EXERCISE: Give the lines below again exactly, starting with the line that holds "13.6. Do your" and going on through the line that holds "Page 13 of 13".

____________

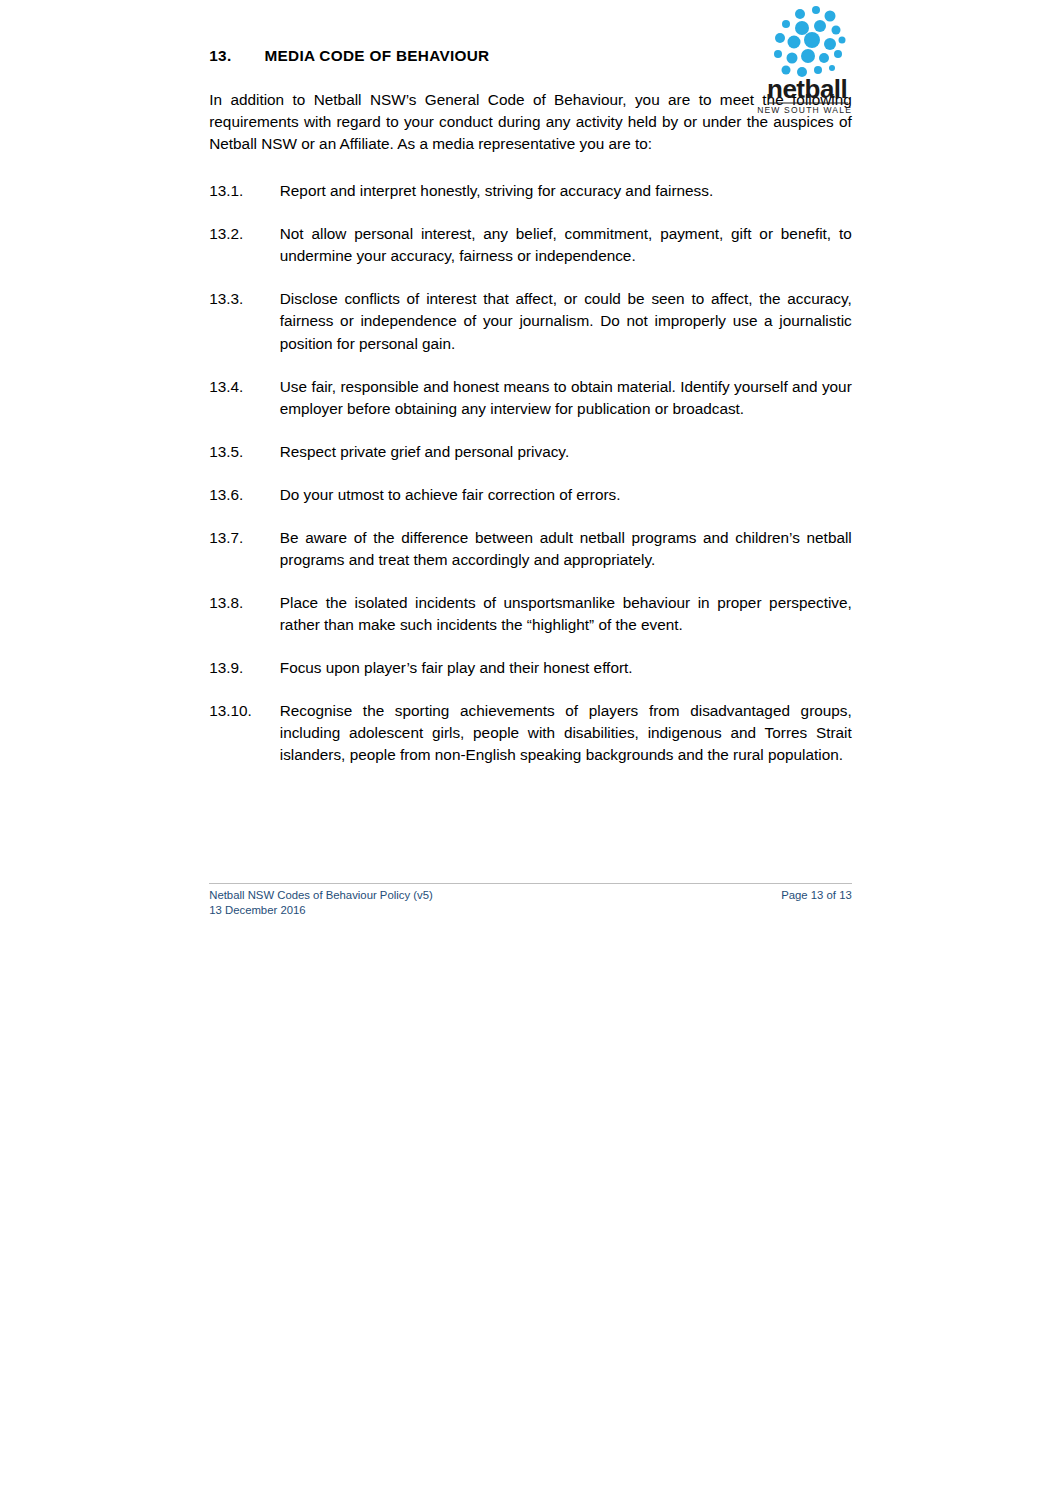netball NEW SOUTH WALES
13. MEDIA CODE OF BEHAVIOUR
In addition to Netball NSW’s General Code of Behaviour, you are to meet the following requirements with regard to your conduct during any activity held by or under the auspices of Netball NSW or an Affiliate. As a media representative you are to:
13.1. Report and interpret honestly, striving for accuracy and fairness.
13.2. Not allow personal interest, any belief, commitment, payment, gift or benefit, to undermine your accuracy, fairness or independence.
13.3. Disclose conflicts of interest that affect, or could be seen to affect, the accuracy, fairness or independence of your journalism. Do not improperly use a journalistic position for personal gain.
13.4. Use fair, responsible and honest means to obtain material. Identify yourself and your employer before obtaining any interview for publication or broadcast.
13.5. Respect private grief and personal privacy.
13.6. Do your utmost to achieve fair correction of errors.
13.7. Be aware of the difference between adult netball programs and children’s netball programs and treat them accordingly and appropriately.
13.8. Place the isolated incidents of unsportsmanlike behaviour in proper perspective, rather than make such incidents the “highlight” of the event.
13.9. Focus upon player’s fair play and their honest effort.
13.10. Recognise the sporting achievements of players from disadvantaged groups, including adolescent girls, people with disabilities, indigenous and Torres Strait islanders, people from non-English speaking backgrounds and the rural population.
Netball NSW Codes of Behaviour Policy (v5)
13 December 2016
Page 13 of 13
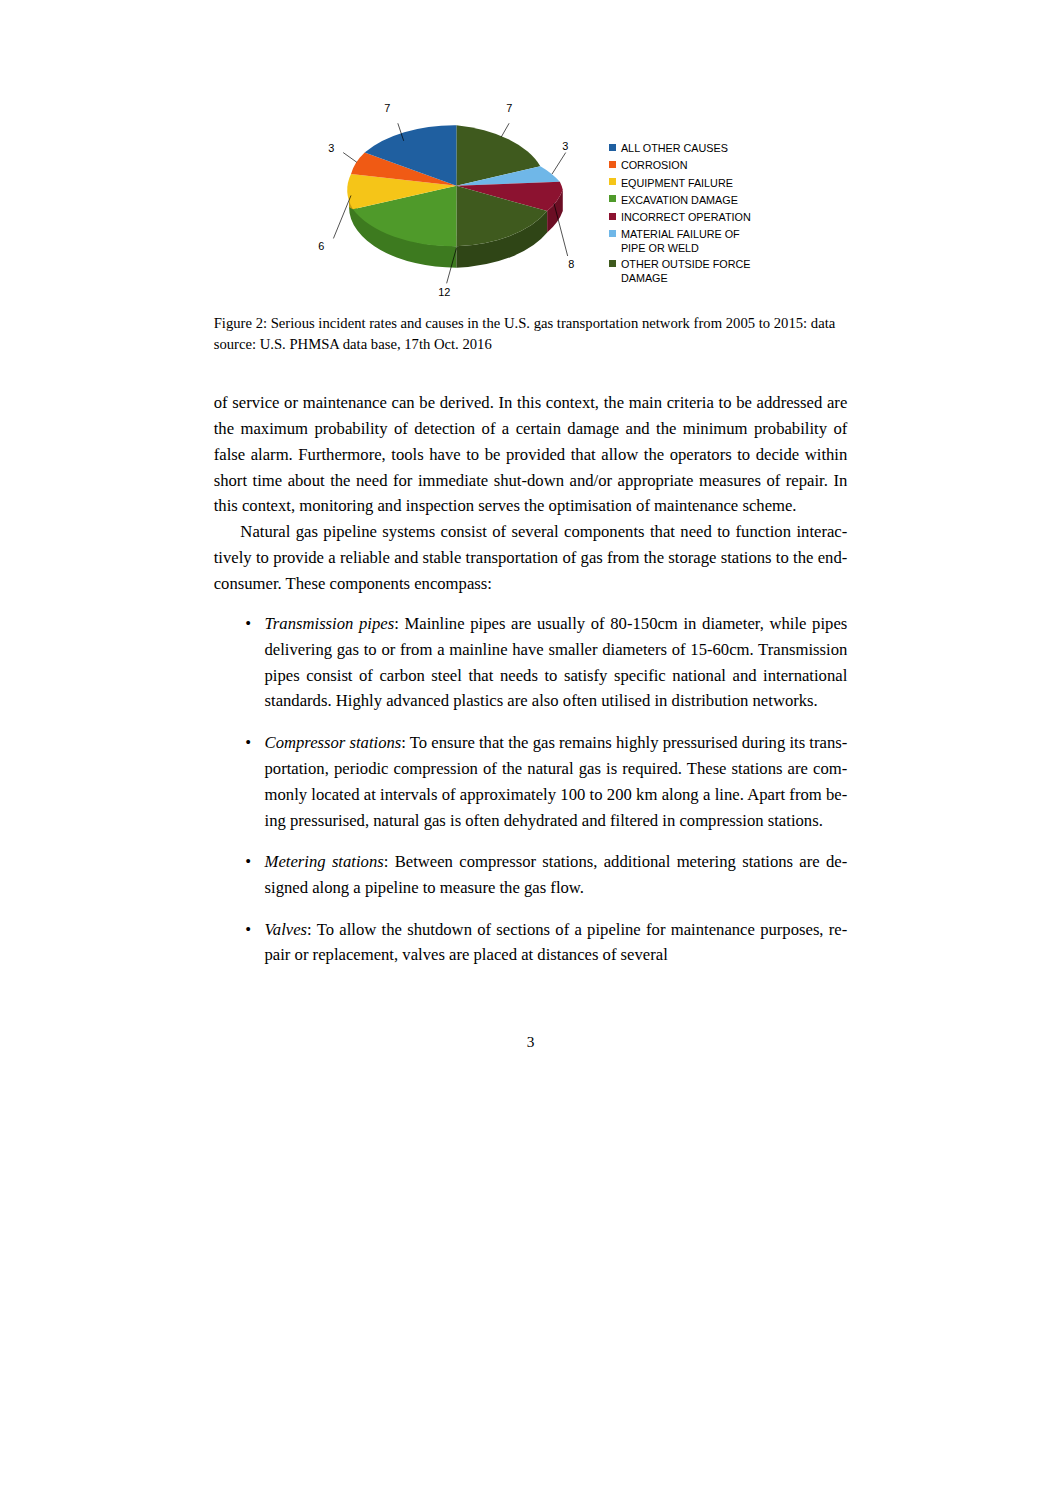7 7 3 3 6 8 12
ALL OTHER CAUSES
CORROSION
EQUIPMENT FAILURE
EXCAVATION DAMAGE
INCORRECT OPERATION
MATERIAL FAILURE OF
PIPE OR WELD
OTHER OUTSIDE FORCE
DAMAGE
Figure 2: Serious incident rates and causes in the U.S. gas transportation network from 2005 to 2015: data source: U.S. PHMSA data base, 17th Oct. 2016
of service or maintenance can be derived. In this context, the main criteria to be addressed are the maximum probability of detection of a certain damage and the minimum probability of false alarm. Furthermore, tools have to be provided that allow the operators to decide within short time about the need for immediate shut-down and/or appropriate measures of repair. In this context, monitoring and inspection serves the optimisation of maintenance scheme.
Natural gas pipeline systems consist of several components that need to function interactively to provide a reliable and stable transportation of gas from the storage stations to the end-consumer. These components encompass:
Transmission pipes: Mainline pipes are usually of 80-150cm in diameter, while pipes delivering gas to or from a mainline have smaller diameters of 15-60cm. Transmission pipes consist of carbon steel that needs to satisfy specific national and international standards. Highly advanced plastics are also often utilised in distribution networks.
Compressor stations: To ensure that the gas remains highly pressurised during its transportation, periodic compression of the natural gas is required. These stations are commonly located at intervals of approximately 100 to 200 km along a line. Apart from being pressurised, natural gas is often dehydrated and filtered in compression stations.
Metering stations: Between compressor stations, additional metering stations are designed along a pipeline to measure the gas flow.
Valves: To allow the shutdown of sections of a pipeline for maintenance purposes, repair or replacement, valves are placed at distances of several
3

____________

RESPONSE:
13.6. Do your utmost to achieve fair correction of errors.
13.7. Be aware of the difference between adult netball programs and children’s netball programs and treat them accordingly and appropriately.
13.8. Place the isolated incidents of unsportsmanlike behaviour in proper perspective, rather than make such incidents the “highlight” of the event.
13.9. Focus upon player’s fair play and their honest effort.
13.10. Recognise the sporting achievements of players from disadvantaged groups, including adolescent girls, people with disabilities, indigenous and Torres Strait islanders, people from non-English speaking backgrounds and the rural population.
Netball NSW Codes of Behaviour Policy (v5)
13 December 2016
Page 13 of 13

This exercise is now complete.